Ермолинский подпрыгнул, чтобы дотянуться до самых ноздрей длинного Буханкина. Изловчившись, сделал кукиш из трех пальцев и ткнул Буханкину под нос:
– Вот тебе премия, а вот тебе зарплата! Ну, кому еще пояснить, за что денег мало нарисовали?! Тебе, Мухин?
– Нет, Сергей Николаевич, я знаю. Я все уже понял…
Мухин, до того больше всех шумевший, вдруг сник и попятился, ища просвет в толпе.
– Вот вам зарплата, – тряс кукишем Ермолинский, – а вот вам премия, – тыкал он свернутыми пальцами правой руки в виноватые рожи вулканизаторщиков.
– Боря! Телевизор! А ты чего молчишь? По закону, что у нас Трудовым кодексом называется, тебя за недельный прогул вообще гнать надо с завода!

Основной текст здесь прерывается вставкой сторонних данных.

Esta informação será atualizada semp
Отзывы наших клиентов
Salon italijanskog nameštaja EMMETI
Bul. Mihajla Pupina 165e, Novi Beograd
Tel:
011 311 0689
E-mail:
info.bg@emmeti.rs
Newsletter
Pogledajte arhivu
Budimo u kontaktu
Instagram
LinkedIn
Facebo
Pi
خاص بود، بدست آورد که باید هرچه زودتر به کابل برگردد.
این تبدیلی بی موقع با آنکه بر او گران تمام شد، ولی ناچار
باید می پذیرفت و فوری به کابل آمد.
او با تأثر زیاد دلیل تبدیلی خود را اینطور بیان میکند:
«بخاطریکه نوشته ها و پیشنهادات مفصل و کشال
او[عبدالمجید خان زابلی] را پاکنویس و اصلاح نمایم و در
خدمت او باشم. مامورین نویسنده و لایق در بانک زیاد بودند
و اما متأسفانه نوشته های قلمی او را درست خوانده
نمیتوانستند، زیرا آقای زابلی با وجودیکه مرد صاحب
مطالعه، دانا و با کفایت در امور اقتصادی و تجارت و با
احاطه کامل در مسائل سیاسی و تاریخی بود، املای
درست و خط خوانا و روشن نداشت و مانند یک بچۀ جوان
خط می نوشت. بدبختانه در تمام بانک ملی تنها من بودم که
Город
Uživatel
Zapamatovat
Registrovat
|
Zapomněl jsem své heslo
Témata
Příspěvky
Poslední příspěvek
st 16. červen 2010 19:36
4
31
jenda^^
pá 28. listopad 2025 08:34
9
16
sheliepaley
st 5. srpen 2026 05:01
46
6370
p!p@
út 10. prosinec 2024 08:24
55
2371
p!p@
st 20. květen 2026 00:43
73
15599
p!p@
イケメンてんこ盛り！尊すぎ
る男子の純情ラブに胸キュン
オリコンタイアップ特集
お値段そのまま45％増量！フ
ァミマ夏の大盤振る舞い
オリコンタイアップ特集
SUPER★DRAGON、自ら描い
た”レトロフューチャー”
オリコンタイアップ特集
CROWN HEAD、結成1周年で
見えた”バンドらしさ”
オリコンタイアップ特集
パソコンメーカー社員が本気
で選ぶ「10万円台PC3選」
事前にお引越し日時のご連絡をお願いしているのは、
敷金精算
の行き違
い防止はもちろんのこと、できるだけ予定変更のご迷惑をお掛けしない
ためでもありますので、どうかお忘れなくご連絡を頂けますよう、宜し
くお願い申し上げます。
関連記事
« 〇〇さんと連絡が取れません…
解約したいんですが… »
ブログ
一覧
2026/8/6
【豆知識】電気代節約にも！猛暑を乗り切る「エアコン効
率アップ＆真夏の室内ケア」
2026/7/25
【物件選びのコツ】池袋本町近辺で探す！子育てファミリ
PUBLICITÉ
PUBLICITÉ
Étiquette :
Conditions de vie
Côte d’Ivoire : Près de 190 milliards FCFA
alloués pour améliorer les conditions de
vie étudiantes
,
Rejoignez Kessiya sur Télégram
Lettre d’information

– Я, Сергей Николаевич, на свадьбе гулял. – Высокий, с крупными чертами лица и плутовской насмешкой в хитроватых глазах, Боря вел себя так естественно, что трудно было на него сердиться.
– Смотри, как интересно! Да в ваших перекопских каморах каженный день гуляют! То свадьбы, то разводы! Кино и немцы, а не жизнь!
– Вот, Сергей Николаевич, я и попал в такую черную полосу. – Боря Телевизор говорил спокойно, с достоинством рабочего человека, который работает так, как ему платят.
Толпа поредела, и те, кто стоял близко к начальнику, остались без поддержки задних рядов.
Я смотрела на Ермолинского и чувствовала, как в душе у меня рождается уважение к этому простому, умному и бесстрашному человеку.
А Ермолинский с удивлением обнаружил свой кукиш, стыдливо убрал его в карман и взглянул на меня.
– Первый день у нас?
– Да. Первый.
– Ну, давай, привыкай.
– Страшно тут у вас.
– Ничего, обуркаешься. Народ у нас взрывной, но неопасный. Иди работай.
Я пошла в свой отсек. И, улыбаясь, думала, что сила начальника должна быть не в лукавстве, а в чем-то другом. В простецкой правде, что ли?
Продолжение следует.
Справка «СК»
Ирина Алексеевна Грицук родилась в 1939 году. Окончила десятилетку, работала на железной дороге сначала проводником, после учебы в Саратове – мастером-кондитером. Вернувшись в Ярославль, Ирина поступила в педагогический институт и продолжала трудиться. Пионерка, комсомолка, она пополнила ряды членов КПСС. На заводе «Свободный труд» она уже секретарь комитета комсомола, начальник смены, член парткома завода. В результате конфликта ушла с завода, демонстративно оставив партбилет. Далее был шинный завод и работа балансировщиком шин в цехе вулканизации. Была восстановлена в КПСС по рекомендации Федора Ивановича Лощенкова, первого секретаря обкома КПСС. И сама же отказалась от предложений работы по партийной линии. Перед комиссией прямо заявила: «Я строю свою жизнь сама».